Site icon AgeWage: Making your money work as hard as you do

Is your company good to retire from?

Risk Management road sign

Risk Management road sign (Photo credit: Wikipedia)

Is this a stupidly obvious or obviously stupid question?

If you fall into the “stupidly obvious” camp you are one of a dwindling band of devotees of the paternalistic culture that believes that a lifetime’s work with an organsiation should be rewarded with a seamless migration into a properly funded later life. If you fall into the “obviously stupid” camp, you reckon that once your employer has given you your living, it owes you no more.

However we may moan, the majority of large UK employers still regard the retirement of their staff as something that matters to them. The shift from reward to risk is obvious, employers now talk more about the risk of not being able to say goodbye than their moral obligation to see long servers right. But in practical terms, the issue is the same “how can we make it easy for our staff to wind down and stop working?”.

As we shifted from DB to DC, wr rightfully recognised that there was a transfer of risk from employer to employee but this transfer has been defined in terms of investment and contribution risks. Make sure people join, contribute and invest sensibly job done.

The job is not done. Thousands of people who joined DC plans, contributed properly and took studied investment decisions are now looking at retirement incomes arising which are derisory relative to the projections given to them when they signed up.

Ok – part of this is down to investment returns but the big part of the problem is that the annuity conversion rates are up to 40% worse than on those original projection statements.

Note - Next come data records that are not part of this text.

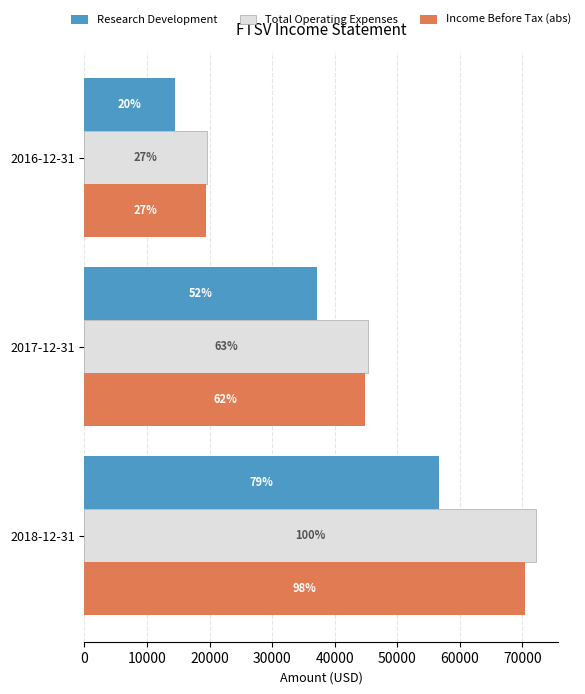

How many Research Development values are between 14500 and 56700?

3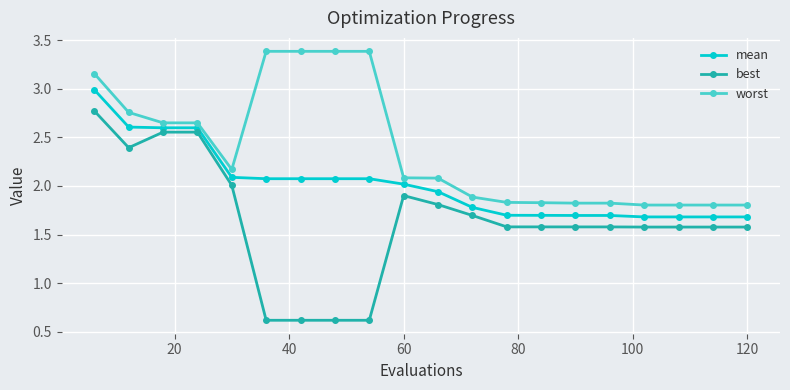

Which series has the largest total across all categories?

worst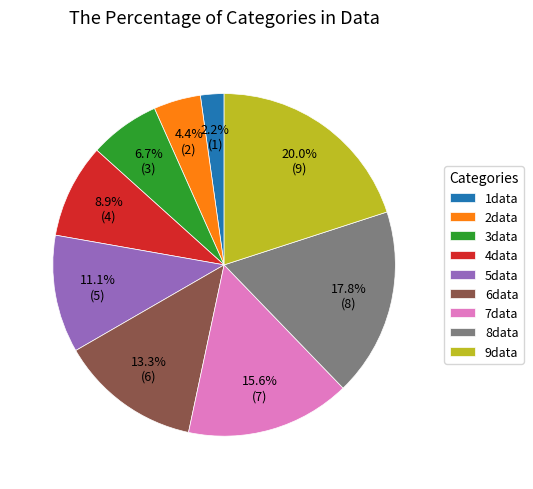

True or false: 5data accounts for 11% of the total.

True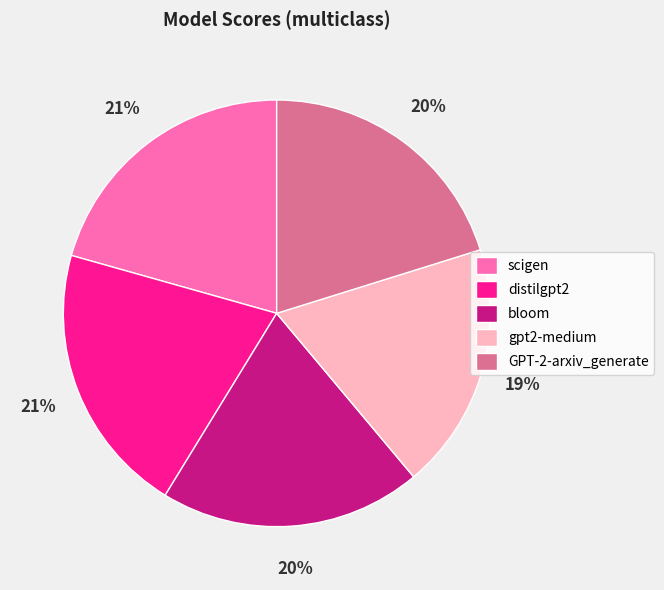

What is the smallest slice in the pie chart?

gpt2-medium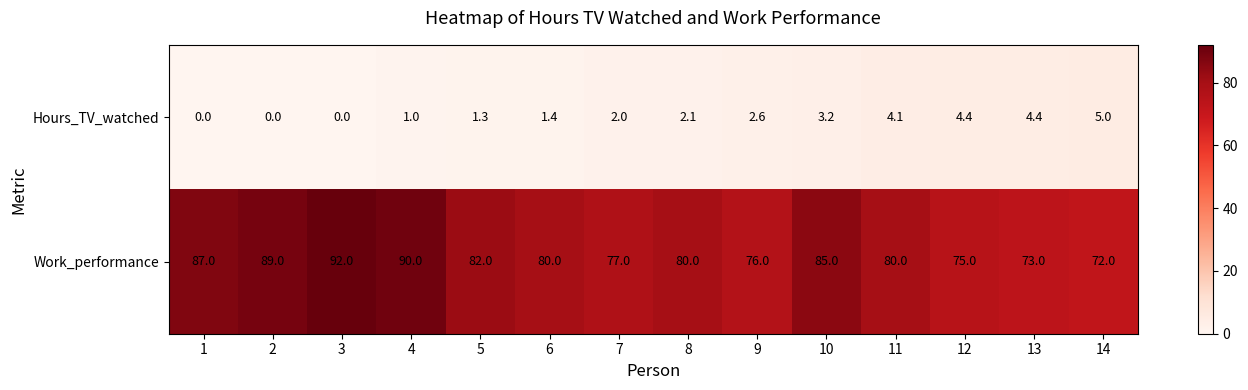

Reading left to right, list all the values displayed in this chart.

Hours_TV_watched: 1=0.0	2=0.0	3=0.0	4=1.0	5=1.3	6=1.4	7=2.0	8=2.1	9=2.6	10=3.2	11=4.1	12=4.4	13=4.4	14=5.0
Work_performance: 1=87.0	2=89.0	3=92.0	4=90.0	5=82.0	6=80.0	7=77.0	8=80.0	9=76.0	10=85.0	11=80.0	12=75.0	13=73.0	14=72.0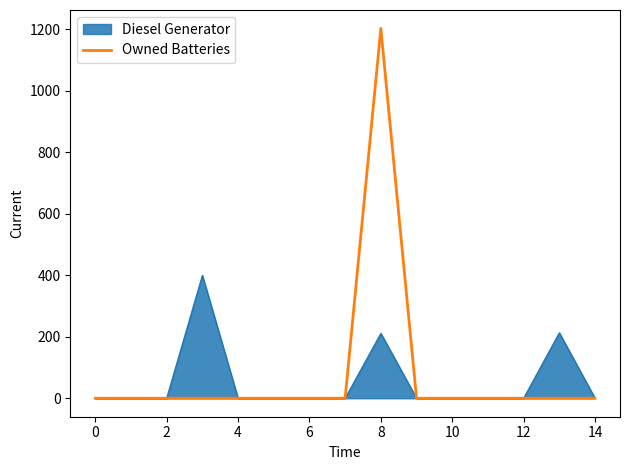

Rank the series by their maximum value, from highest to lowest.

Owned Batteries, Diesel Generator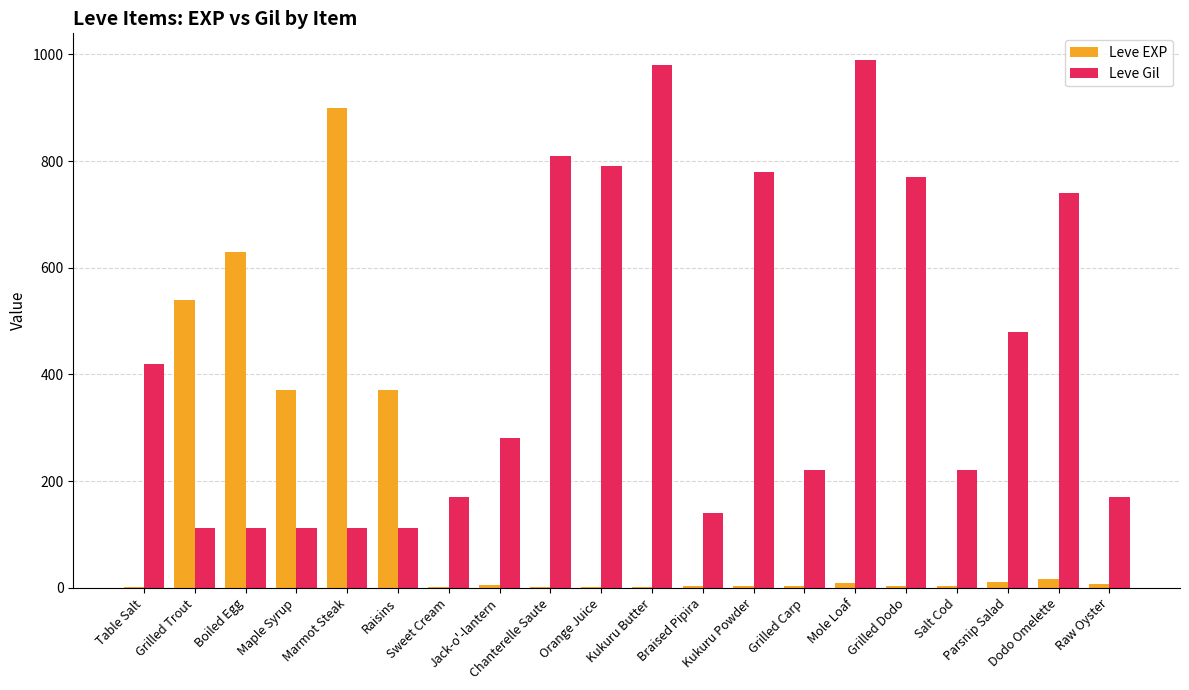

What is the spread (max minus min) of values at Braised Pipira?

137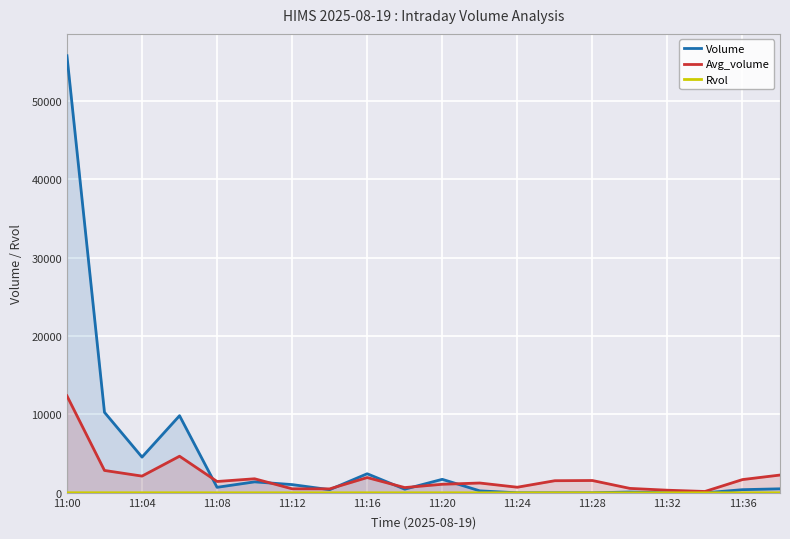

What is the spread (max minus min) of values at 11:28?

1568.2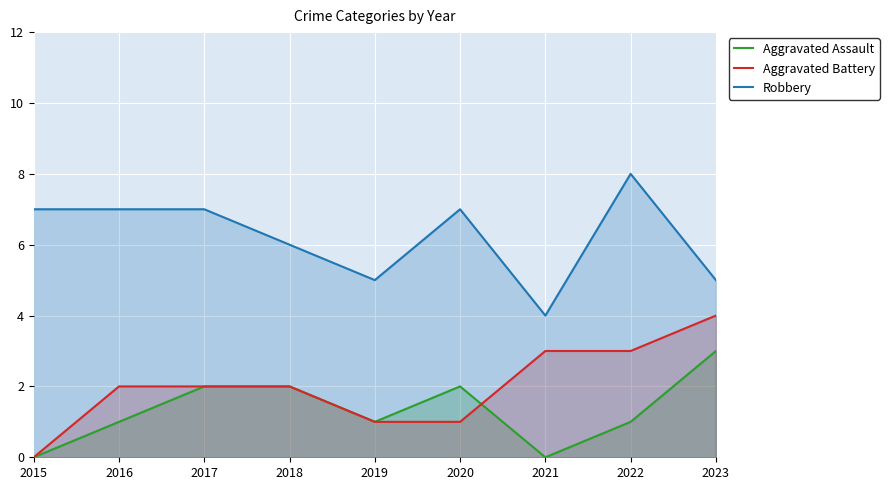

What is the difference between the maximum and minimum values in the Aggravated Assault series?

3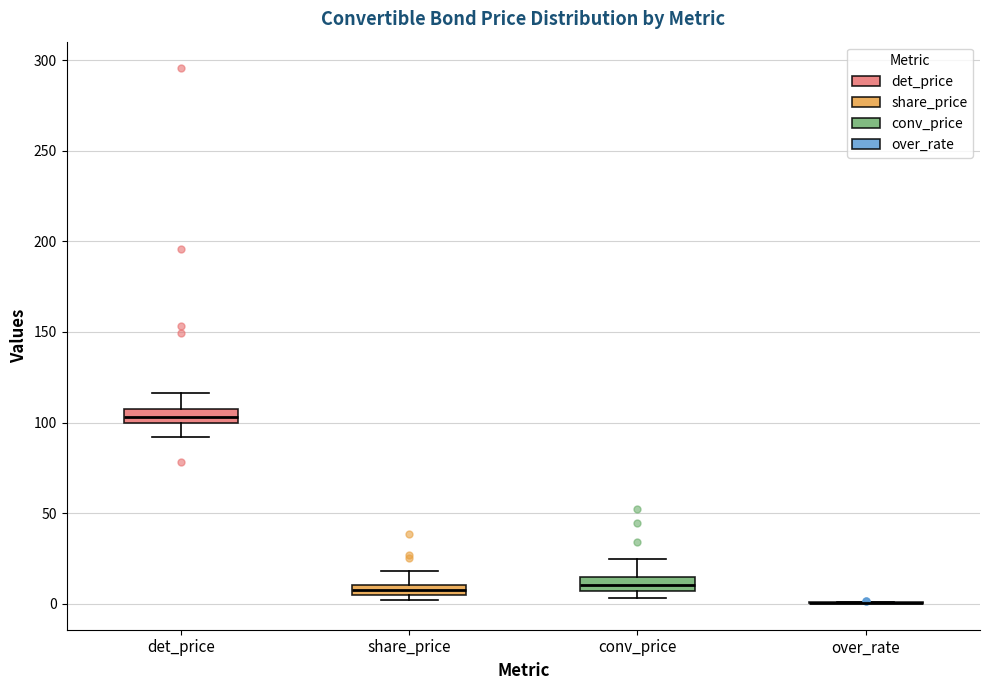

Where is the lower edge of the box for share_price on the y-axis? The values are not printed on the chart, so give them approximately, as read against the axis.

5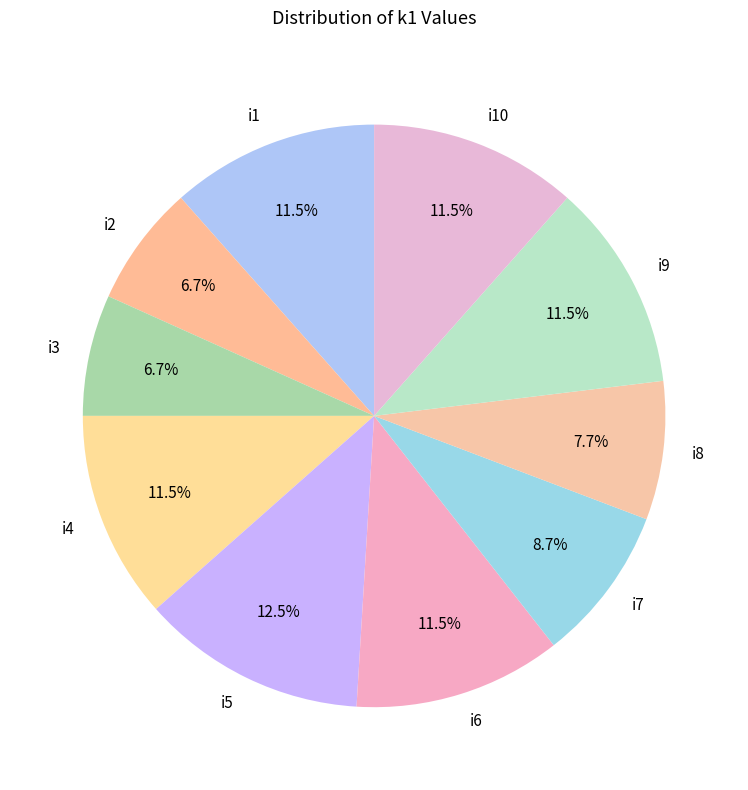

True or false: i3 accounts for 1% of the total.

False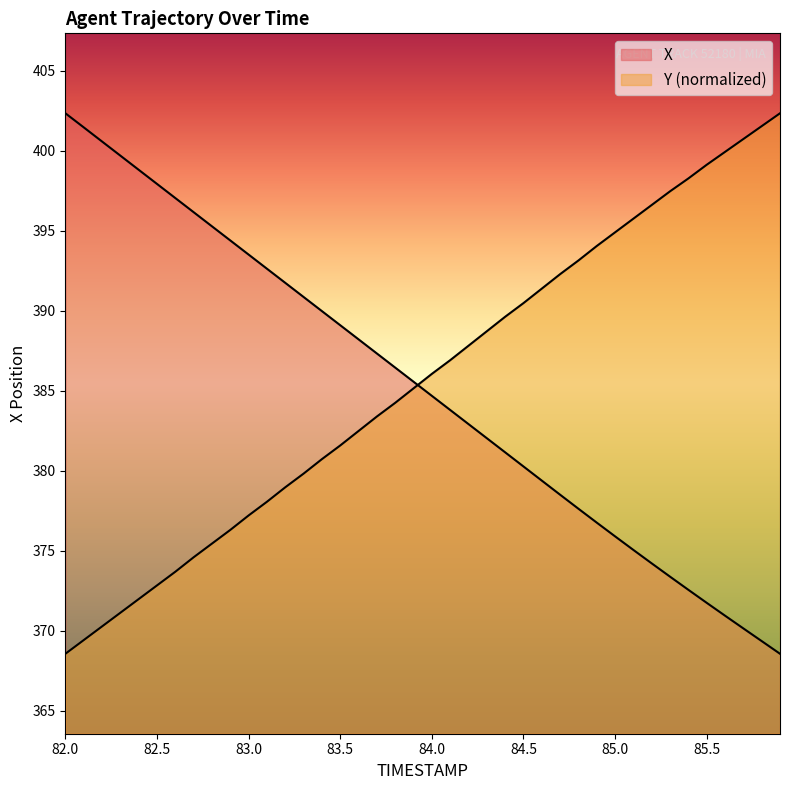

What is the difference between the Y values at 85.8 and 83.6?

19.1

We know that the majority of people buying annuities do not get the best deal available to them and that most of them do not have access to the advice that even gets them to the point when they take an informed decisions.

We know that employers plough millions into DC pensions and more into advice about investments, governance committees and the paraphernalia that surrounds “employee benefits”.

But we know nothing about what happens when an employee, whether in the company pension scheme or not, reaches retirement. At best he will get a party but for the most part, those people leaving employment in their sixties (and often fifties) are leaving for an uncertain future of part time jobs, diminishing savings uninformed financial purchasing and “nugatory” pensions.

We do not need it to be like this.

If the army of people who sell employee benefits are to maximise the value of their efforts, they’d better realign themselves towards the needs of the burgeoning ranks of those moving out of the workplace because they are too old, too knackered and unskilled in many of the new jobs that we are training our youngsters into.

As I am patently one of these oldies, I am writing as much to engender the help of others for me as a “cri de couer” to my colleagues who are capable of providing the services I need. I do not feel conflicted! I feel uniquely able to call for change!

I want my company to help me to retire, I want to help other companies help their older staff retire and I want people like me to kick up a fuss so we don’t end up in some “Toy Story” situation!